• **Problem requirements**
Read the lines below. Copy out any that hold the string "depth".

• **Exercise input**
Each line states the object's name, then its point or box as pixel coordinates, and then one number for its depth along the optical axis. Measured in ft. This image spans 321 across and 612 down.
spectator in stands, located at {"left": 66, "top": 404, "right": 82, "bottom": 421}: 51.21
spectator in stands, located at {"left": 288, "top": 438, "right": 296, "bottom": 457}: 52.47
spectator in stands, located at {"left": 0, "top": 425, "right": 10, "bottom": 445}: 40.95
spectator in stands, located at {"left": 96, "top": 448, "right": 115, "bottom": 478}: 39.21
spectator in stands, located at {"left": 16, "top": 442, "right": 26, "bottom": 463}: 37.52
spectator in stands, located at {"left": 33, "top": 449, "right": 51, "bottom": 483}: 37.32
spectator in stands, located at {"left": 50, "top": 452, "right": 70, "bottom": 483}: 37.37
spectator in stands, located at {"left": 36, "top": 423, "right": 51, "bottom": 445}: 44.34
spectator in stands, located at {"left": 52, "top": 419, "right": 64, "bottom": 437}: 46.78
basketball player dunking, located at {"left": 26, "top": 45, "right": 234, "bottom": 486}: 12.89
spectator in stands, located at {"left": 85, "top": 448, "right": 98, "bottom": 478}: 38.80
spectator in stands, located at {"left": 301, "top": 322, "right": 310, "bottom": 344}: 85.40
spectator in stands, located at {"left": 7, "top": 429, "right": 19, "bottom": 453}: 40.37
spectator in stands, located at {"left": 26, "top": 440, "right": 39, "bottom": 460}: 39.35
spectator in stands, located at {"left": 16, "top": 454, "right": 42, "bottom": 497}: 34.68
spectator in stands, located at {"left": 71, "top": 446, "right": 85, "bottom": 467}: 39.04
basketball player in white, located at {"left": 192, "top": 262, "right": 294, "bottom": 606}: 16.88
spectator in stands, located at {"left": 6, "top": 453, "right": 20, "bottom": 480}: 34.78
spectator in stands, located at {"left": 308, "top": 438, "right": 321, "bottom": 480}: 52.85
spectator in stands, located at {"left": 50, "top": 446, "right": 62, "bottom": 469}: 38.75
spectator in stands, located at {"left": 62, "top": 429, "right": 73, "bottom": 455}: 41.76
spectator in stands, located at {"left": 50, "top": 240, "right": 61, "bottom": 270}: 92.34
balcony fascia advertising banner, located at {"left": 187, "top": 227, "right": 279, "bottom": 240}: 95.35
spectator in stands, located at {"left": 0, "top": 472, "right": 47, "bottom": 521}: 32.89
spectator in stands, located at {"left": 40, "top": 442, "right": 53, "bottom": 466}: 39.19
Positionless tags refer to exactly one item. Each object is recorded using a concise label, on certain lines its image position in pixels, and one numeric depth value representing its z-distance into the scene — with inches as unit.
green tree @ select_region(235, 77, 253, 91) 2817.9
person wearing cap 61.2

• **Answer to this task**
Each line states the object's name, then its point or box as pixel coordinates, and then one number for its depth along the optical axis. Measured in ft. This image spans 321 across and 612 down.
Positionless tags refer to exactly one item. Each object is recorded using a concise label, on certain lines its image position in pixels, and one numeric depth value representing its z-distance into the scene — with inches as unit.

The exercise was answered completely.